Seeing those two little pink lines is just the kick off, some women may have symptoms before taking the test and some magical unicorn women may have little to no symptoms throughout the duration of their pregnancy, but we all start to imagine the little life growing inside us. With no popping belly we have no reason to cradle our lower bellies yet you'll find newly pregnant moms still doing so, perhaps even staring at the space where they know their child is growing.
Generally speaking moms begin to feel connected to their babies very early on, this is also why women become very upset over early miscarriages. From the outside it may seem like an idea of a baby but for the pregnant women it was very real.
As women progress in their pregnancy there's a TON of physical changes happening to Mom including the shrinking of parts of her brain. For many women when they hears this they laugh (or cry) thinking about the serious brain fog that has settled in, but it's an important part of preparing women to be mother and 'pruning' our brains.
After our babies are born we may feel like we're going crazy because we're forgetting things that used to seem important but now aren't. But inexplicably we are so tuned into our babies that you may think you hear crying before they even start, or smell a poopy diaper from across the house. Our priorities are shifting, our identities are moving from focusing on ourselves and our spouses, to our children. Our legacy. Tiny, vulnearable little babies. Entirely in our care, they don't come with a user manual so we fear we won't do it 'correctly.' Luckily and unluckily there is no right or wrong way to parent.
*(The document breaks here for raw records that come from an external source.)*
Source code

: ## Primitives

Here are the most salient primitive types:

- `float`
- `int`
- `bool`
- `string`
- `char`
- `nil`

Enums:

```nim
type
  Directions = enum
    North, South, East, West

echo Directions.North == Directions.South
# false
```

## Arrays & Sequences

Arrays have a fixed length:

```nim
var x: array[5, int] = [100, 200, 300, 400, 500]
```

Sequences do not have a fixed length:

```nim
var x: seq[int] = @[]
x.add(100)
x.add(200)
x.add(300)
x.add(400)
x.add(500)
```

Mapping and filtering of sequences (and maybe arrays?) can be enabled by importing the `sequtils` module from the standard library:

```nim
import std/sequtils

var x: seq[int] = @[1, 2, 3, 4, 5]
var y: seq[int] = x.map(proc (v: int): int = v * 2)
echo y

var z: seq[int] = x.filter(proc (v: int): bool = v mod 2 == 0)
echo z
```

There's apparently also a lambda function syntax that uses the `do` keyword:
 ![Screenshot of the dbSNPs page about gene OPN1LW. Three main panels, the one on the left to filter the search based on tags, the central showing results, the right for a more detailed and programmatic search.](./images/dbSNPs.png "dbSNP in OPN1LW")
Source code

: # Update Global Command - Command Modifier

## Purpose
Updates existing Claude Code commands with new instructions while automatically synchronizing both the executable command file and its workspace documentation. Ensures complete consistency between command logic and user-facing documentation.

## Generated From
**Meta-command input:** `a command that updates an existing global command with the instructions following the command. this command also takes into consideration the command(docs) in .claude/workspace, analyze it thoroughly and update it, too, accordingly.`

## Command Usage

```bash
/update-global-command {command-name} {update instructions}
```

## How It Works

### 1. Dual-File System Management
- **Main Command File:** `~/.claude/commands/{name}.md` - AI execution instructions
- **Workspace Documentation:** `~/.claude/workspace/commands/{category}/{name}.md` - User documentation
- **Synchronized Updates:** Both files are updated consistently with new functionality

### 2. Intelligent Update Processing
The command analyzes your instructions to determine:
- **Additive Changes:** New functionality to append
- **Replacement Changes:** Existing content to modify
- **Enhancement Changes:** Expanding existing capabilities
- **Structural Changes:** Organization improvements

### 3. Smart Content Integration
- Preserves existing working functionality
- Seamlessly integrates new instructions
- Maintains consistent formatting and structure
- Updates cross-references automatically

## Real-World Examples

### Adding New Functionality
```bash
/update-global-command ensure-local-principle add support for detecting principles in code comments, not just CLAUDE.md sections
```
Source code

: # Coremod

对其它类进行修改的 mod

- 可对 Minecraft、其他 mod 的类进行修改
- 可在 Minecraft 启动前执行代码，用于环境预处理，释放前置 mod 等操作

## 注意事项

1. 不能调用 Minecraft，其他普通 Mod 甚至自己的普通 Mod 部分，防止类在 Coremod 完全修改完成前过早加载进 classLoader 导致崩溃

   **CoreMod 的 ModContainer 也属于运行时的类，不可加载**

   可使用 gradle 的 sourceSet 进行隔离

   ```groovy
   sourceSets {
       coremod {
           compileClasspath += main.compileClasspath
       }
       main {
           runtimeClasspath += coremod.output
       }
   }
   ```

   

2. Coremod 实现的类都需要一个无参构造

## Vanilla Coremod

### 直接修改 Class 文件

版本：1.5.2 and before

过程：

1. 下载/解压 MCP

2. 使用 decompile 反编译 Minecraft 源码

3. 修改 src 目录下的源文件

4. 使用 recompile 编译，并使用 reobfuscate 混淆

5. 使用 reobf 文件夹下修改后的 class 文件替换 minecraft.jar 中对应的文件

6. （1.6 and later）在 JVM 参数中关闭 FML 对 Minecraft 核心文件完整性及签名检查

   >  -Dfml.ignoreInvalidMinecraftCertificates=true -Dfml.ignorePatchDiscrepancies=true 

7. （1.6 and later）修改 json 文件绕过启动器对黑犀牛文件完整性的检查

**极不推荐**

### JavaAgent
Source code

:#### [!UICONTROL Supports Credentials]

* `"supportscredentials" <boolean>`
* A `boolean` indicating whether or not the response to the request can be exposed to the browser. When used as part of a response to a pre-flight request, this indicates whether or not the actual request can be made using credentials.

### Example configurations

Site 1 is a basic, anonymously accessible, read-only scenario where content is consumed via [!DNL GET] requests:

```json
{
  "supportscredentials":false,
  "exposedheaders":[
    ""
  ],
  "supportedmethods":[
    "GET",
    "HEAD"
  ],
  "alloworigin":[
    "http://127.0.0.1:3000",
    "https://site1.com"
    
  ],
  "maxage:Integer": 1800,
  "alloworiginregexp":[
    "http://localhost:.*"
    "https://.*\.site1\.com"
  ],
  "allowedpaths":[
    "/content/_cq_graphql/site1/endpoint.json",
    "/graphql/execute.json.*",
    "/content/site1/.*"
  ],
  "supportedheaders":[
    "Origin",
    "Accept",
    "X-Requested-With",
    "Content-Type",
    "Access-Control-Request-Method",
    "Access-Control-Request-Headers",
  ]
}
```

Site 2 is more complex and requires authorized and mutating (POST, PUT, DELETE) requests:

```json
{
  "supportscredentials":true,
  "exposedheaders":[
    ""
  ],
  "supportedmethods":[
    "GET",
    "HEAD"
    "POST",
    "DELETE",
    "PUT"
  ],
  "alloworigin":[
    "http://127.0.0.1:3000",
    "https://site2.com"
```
You will figure out your individual child, what works for them and what doesn't.
As our children grow our sense of perspective continues to shift as you start to think about the world and how your child fits into it. You may find that a true crime lover has lost their taste for it after having a child, unable to bear the idea of somebody hurting someone's else's baby. Apolitical people may seemingly and suddenly become involved in their local government, PTA or neighbor groups to understand how the environment will affect their kids. Friends who may not have children yet can become upset that you're 'changing.' Why can't you just bring the baby? May be something reformed nightowls could hear.
It's okay that you're changing as you grow into motherhood. You're not a different person so much as there is more depth, more facets, more character. You didn't lose yourself so much as you gained a new side of you. And the first time you get the opportunity for a night away with your husband, or a girls trip, you'll have a completely renewed appreciation for an uninterrupted night.